*DOCUMENT TEXT:*
Emetephobia, God and the Death of self.

You may be asking what the hell do the above three things have in common?

Well, I’ll try to explain as best I can.

I recently met with a wonderful friend of a friend, a man who has studied Taoism for his entire life, I guess you could call him a Taoist Master. Regardless of what you call him, he is a fascinating person.

We had a wonderful conversation about many things, but the thing that stuck with me most from our conversation is that when I had asked him, “Is there one piece of advice you could give that someone could take away from Taoism without having to study it for ones entire life?”. He looked at me straight in the eyes and said, “Look at the thing you would would least like to see”. In other words, deal with the issue that you’d least like to deal with and start with that.

I knew exactly what he was talking about….something I had not wanted to deal with my entire life.

I really didn’t think it was possible for me to overcome it, by this time in my life I had decided it was too big for me to overcome. This thing, was a fear, or more like a phobia. A phobia of vomiting, otherwise known as Emetephobia.

It started when I was little, I threw up once when I was about 6 years old, nothing out of the ordinary, and looking back on it…not a big deal, but for some reason my mind decided that this was the end of the world and I must never do this again. So I developed a phobia around it, avoiding it at all cost.

It made my life hell at times, if you’ve never had a phobia or a deep fear you cannot know what it’s like. It’s like there is no hope. I would’ve rather die, than throw up.

And when I was a kid, It was so bad that I felt like I did not want to NOT have this fear, because then I might throw up, and that would be horrible. Can you explain the logic there? Cause I sure can’t.

Anyway, as I grew up, fortunately I got a lot better and it really only bothered me when being exposed to someone throwing up or hearing that someone was sick.

*GOAL OF THE EXERCISE:* In the post on emetophobia, how old was the writer when they threw up as a child?

*ENTRIES SUPPLIED:*
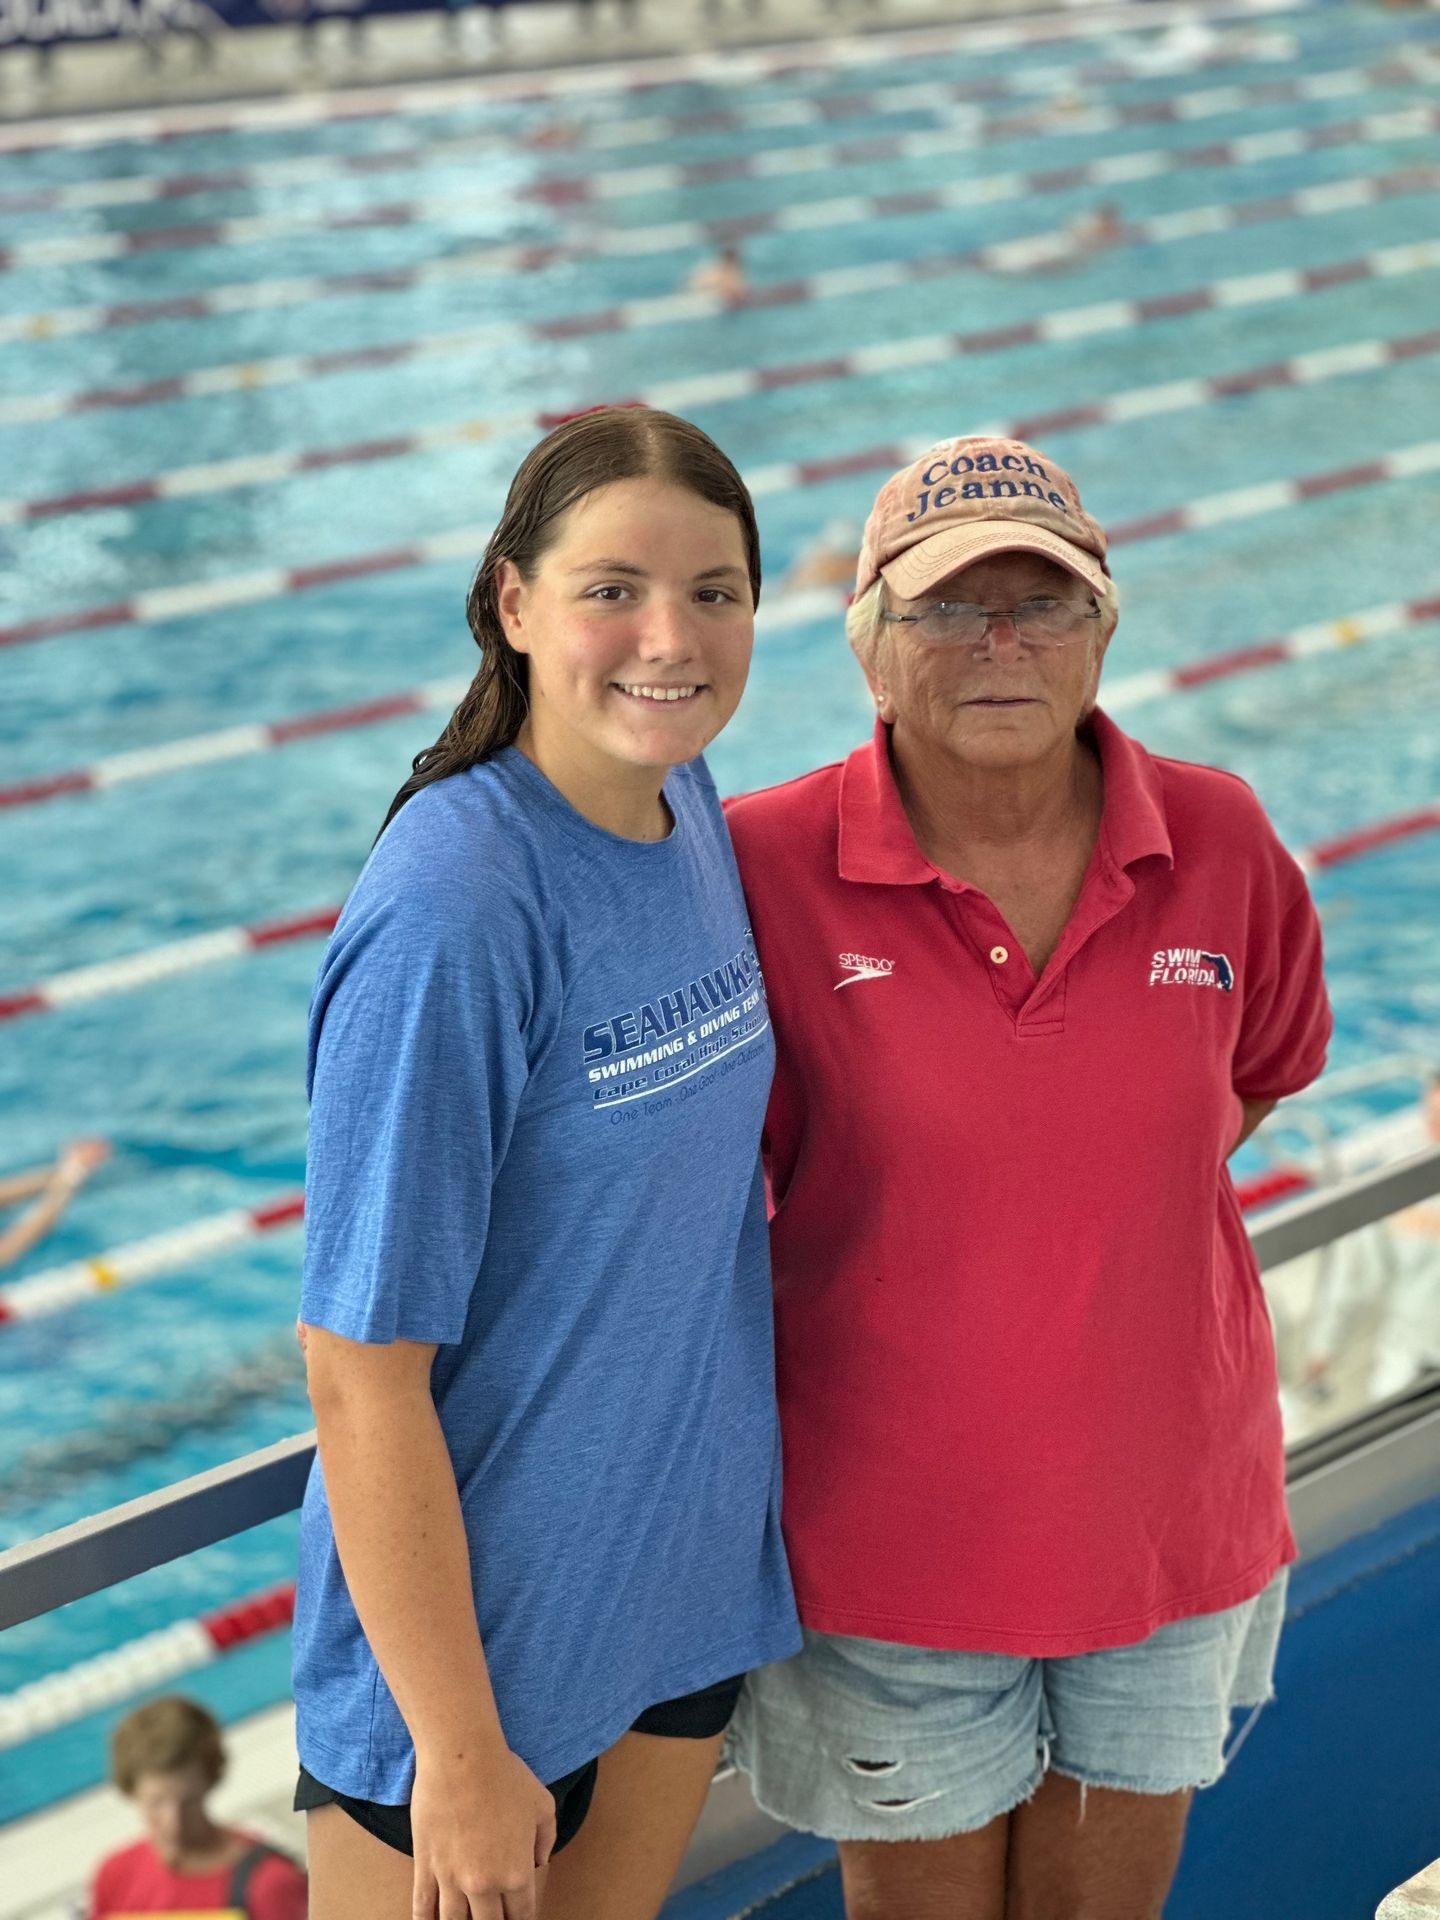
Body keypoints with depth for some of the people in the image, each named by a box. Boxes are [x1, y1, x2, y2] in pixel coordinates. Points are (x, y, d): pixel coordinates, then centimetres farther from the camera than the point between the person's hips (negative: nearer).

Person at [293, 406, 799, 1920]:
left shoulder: (686, 807, -2)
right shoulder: (448, 919, -26)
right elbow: (363, 1377, -24)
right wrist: (459, 1754, -20)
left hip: (692, 1571, 7)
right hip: (478, 1619, -7)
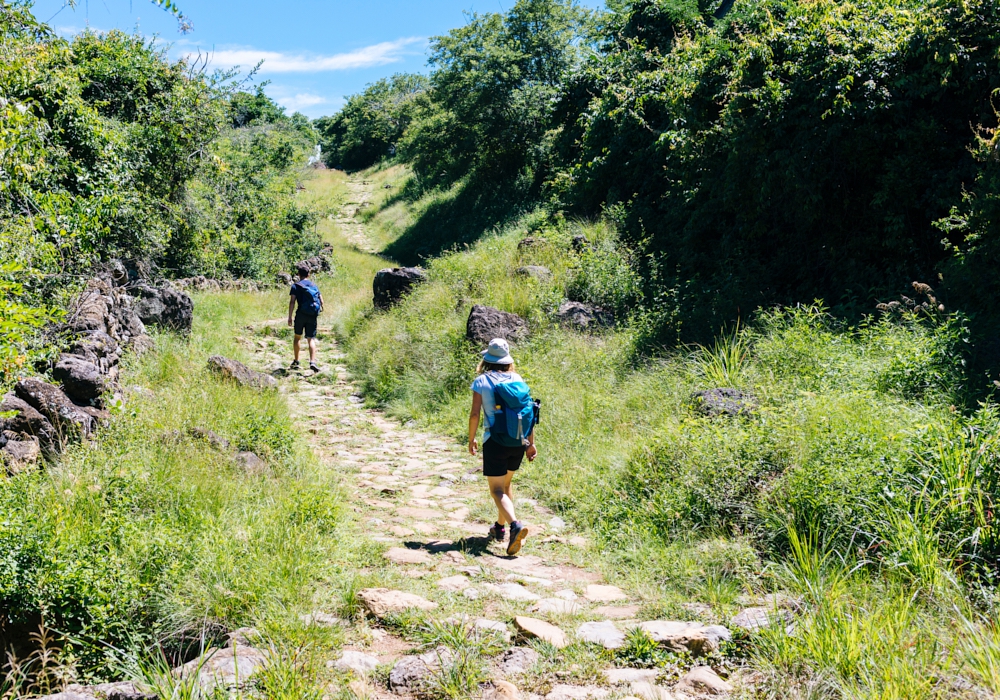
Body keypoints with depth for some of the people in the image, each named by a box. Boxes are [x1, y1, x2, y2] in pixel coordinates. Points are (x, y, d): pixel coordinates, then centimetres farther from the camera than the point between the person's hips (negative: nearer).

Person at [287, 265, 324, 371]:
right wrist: (318, 311, 23)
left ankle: (296, 361, 19)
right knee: (311, 339, 0)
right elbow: (321, 301, 10)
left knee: (297, 337, 15)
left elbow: (292, 301, -8)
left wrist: (290, 317, -8)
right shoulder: (314, 286, 14)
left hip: (301, 314, -2)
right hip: (313, 316, 2)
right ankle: (312, 361, -18)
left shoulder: (296, 286, 3)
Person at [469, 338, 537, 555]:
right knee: (506, 483, 23)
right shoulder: (518, 379, 4)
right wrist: (531, 443, 8)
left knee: (497, 490, -1)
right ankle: (500, 527, 33)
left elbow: (475, 414, -9)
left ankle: (515, 525, -24)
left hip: (495, 441, -4)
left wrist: (471, 439, 5)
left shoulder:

*ANSWER SECTION:* About 6 years old.